** Opening Exercise material block **

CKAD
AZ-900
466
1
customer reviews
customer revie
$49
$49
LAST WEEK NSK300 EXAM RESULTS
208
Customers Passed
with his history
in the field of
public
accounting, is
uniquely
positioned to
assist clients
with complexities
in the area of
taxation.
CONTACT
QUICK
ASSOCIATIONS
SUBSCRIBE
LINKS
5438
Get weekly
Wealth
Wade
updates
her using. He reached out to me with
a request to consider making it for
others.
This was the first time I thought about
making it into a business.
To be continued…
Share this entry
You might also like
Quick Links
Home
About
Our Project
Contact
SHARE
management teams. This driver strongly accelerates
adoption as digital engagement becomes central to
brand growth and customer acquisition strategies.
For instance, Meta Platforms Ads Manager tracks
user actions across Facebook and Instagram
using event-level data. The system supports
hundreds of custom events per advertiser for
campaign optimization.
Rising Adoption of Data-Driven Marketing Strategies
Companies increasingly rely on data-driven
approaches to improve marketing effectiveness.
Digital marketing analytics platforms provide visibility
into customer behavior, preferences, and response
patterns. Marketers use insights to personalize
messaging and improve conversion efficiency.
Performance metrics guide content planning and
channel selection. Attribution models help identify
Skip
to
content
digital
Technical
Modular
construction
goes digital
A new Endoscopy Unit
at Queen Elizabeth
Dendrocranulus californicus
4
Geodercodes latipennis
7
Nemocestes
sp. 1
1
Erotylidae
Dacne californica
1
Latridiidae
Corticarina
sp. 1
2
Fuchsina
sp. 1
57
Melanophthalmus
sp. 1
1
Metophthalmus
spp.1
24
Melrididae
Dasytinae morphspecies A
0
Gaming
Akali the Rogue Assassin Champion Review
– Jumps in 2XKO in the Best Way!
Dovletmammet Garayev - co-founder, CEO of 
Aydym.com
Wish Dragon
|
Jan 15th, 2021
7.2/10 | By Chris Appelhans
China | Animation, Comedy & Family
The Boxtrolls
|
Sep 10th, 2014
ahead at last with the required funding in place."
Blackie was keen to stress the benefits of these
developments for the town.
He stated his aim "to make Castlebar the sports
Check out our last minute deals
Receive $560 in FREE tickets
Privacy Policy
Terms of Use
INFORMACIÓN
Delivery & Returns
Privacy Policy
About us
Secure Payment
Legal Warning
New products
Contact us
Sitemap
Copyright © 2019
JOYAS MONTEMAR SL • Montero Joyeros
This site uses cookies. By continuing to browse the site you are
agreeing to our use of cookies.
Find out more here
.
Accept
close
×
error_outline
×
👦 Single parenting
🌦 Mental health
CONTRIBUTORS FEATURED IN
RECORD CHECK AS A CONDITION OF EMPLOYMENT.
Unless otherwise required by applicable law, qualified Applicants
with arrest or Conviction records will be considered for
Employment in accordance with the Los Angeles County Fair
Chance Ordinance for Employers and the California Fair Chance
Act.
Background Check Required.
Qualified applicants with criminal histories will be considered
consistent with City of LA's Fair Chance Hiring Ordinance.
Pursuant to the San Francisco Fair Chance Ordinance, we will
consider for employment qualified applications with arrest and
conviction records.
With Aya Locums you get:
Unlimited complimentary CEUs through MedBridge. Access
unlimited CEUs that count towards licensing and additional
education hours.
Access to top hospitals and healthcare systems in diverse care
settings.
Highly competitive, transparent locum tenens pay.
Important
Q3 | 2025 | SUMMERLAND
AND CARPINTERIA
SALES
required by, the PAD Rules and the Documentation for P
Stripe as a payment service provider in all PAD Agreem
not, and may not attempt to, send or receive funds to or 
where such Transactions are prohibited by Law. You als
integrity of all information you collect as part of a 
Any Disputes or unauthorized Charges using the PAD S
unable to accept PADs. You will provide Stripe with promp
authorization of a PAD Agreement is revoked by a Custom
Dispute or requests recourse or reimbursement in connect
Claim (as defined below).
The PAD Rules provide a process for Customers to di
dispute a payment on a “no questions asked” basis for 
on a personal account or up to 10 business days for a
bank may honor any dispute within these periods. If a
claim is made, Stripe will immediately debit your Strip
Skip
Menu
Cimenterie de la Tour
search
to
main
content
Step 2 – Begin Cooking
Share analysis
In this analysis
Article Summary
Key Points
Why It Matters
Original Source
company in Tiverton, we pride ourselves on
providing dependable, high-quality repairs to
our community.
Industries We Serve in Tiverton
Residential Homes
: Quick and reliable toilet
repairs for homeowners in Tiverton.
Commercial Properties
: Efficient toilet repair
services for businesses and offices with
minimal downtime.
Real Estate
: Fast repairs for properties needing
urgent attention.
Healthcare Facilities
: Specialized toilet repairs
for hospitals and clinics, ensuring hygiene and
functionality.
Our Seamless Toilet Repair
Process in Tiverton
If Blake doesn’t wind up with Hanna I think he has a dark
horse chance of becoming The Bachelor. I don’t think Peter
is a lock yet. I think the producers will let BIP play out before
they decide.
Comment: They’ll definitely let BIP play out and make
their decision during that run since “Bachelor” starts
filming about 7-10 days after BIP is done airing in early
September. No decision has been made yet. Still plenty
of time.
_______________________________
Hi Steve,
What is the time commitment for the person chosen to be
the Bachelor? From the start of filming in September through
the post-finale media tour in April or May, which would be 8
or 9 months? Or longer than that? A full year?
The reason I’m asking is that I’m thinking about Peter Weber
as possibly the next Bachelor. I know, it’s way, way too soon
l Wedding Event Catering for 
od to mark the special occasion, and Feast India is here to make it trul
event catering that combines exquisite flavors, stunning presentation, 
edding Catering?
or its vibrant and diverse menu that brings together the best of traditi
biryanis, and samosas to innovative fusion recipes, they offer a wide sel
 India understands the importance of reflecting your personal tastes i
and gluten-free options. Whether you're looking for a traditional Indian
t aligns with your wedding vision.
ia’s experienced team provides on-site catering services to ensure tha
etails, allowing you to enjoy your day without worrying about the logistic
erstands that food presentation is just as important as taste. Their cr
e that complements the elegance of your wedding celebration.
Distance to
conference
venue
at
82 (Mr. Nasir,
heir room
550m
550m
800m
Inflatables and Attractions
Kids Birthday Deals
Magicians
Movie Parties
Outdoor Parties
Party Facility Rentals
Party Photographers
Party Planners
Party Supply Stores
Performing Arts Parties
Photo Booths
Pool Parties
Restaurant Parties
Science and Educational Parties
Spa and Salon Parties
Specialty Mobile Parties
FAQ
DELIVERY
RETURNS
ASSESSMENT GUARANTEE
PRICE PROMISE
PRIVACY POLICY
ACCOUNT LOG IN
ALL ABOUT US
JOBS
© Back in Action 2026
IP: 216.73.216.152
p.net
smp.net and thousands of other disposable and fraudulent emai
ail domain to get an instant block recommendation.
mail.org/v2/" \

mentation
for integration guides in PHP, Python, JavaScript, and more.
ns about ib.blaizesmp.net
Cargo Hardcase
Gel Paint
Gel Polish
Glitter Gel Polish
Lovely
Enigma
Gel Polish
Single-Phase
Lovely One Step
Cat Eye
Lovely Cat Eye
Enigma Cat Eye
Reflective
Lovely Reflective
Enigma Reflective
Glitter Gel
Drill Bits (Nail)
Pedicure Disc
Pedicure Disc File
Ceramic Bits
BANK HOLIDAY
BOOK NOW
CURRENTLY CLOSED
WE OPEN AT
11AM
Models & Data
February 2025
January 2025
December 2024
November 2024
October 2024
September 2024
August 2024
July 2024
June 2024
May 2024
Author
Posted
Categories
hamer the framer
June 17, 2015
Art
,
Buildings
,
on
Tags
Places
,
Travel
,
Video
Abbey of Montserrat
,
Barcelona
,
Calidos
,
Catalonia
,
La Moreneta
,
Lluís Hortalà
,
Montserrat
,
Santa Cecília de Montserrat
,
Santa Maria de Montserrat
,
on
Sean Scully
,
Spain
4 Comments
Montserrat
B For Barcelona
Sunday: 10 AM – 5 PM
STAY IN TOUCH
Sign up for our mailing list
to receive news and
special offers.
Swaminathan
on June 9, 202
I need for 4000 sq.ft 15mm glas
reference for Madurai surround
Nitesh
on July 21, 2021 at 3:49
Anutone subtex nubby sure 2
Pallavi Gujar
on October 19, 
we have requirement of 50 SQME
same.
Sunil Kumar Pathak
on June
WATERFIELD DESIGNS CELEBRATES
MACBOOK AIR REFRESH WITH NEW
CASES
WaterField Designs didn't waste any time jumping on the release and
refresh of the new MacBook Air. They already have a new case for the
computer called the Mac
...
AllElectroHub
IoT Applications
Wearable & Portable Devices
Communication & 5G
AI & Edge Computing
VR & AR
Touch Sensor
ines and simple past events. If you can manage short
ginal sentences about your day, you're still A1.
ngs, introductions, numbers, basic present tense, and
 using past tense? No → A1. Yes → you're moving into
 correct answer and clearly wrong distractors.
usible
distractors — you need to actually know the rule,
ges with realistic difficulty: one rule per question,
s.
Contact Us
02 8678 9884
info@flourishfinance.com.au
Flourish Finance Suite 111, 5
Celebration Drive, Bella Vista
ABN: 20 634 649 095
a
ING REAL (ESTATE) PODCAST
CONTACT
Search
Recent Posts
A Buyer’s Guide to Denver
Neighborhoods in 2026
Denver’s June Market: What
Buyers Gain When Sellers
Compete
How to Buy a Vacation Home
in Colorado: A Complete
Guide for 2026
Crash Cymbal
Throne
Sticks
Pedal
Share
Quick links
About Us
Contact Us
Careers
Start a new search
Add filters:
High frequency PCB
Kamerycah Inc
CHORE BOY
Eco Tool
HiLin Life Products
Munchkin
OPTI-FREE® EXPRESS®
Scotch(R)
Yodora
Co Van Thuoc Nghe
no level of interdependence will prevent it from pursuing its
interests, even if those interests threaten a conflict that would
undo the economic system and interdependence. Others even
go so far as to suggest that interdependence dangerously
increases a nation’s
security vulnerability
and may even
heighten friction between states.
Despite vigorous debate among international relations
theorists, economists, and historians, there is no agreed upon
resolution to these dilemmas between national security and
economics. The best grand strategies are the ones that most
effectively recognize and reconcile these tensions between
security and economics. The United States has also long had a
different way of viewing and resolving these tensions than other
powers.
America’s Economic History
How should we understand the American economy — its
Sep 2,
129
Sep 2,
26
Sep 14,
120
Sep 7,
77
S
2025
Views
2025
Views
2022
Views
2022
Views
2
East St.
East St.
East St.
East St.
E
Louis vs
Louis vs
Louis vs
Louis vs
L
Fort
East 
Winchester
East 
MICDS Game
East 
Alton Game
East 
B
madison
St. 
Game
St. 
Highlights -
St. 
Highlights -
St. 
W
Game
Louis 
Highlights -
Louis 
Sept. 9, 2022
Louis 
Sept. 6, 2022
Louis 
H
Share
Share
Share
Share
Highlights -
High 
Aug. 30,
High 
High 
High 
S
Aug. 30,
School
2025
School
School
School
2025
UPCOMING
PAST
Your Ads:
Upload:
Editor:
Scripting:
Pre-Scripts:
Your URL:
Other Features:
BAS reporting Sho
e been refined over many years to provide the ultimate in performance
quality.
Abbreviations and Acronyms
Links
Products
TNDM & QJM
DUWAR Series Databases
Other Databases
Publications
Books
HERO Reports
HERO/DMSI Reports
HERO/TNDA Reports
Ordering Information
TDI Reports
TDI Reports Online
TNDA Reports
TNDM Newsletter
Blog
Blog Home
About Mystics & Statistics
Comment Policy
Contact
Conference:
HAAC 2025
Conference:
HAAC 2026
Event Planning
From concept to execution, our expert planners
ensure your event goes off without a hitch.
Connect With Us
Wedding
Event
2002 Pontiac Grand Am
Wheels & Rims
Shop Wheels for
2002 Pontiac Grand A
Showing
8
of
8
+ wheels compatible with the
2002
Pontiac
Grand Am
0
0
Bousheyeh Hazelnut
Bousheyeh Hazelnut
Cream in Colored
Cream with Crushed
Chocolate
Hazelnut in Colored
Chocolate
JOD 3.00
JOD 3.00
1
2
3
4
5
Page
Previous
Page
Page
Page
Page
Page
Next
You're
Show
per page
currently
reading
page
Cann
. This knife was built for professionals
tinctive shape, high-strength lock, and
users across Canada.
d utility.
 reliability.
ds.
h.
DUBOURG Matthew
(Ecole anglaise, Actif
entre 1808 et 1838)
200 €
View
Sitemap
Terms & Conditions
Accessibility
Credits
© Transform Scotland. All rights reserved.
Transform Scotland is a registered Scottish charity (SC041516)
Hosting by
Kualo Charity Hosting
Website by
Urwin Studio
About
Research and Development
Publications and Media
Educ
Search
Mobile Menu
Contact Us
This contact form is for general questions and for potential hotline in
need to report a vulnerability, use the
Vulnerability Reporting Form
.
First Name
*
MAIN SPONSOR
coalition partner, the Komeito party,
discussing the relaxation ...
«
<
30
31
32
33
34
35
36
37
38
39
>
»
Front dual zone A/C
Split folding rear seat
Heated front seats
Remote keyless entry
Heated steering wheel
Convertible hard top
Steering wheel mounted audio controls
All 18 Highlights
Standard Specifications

** Closing Exercise material block **

# [Try it]
There is a run of lines above from the one with "our community." to the one with "or 9 months?"; print exactly that run, both ends included, and nothing else.

# [Answer space]
our community.
Industries We Serve in Tiverton
Residential Homes
: Quick and reliable toilet
repairs for homeowners in Tiverton.
Commercial Properties
: Efficient toilet repair
services for businesses and offices with
minimal downtime.
Real Estate
: Fast repairs for properties needing
urgent attention.
Healthcare Facilities
: Specialized toilet repairs
for hospitals and clinics, ensuring hygiene and
functionality.
Our Seamless Toilet Repair
Process in Tiverton
If Blake doesn’t wind up with Hanna I think he has a dark
horse chance of becoming The Bachelor. I don’t think Peter
is a lock yet. I think the producers will let BIP play out before
they decide.
Comment: They’ll definitely let BIP play out and make
their decision during that run since “Bachelor” starts
filming about 7-10 days after BIP is done airing in early
September. No decision has been made yet. Still plenty
of time.
_______________________________
Hi Steve,
What is the time commitment for the person chosen to be
the Bachelor? From the start of filming in September through
the post-finale media tour in April or May, which would be 8
or 9 months? Or longer than that? A full year?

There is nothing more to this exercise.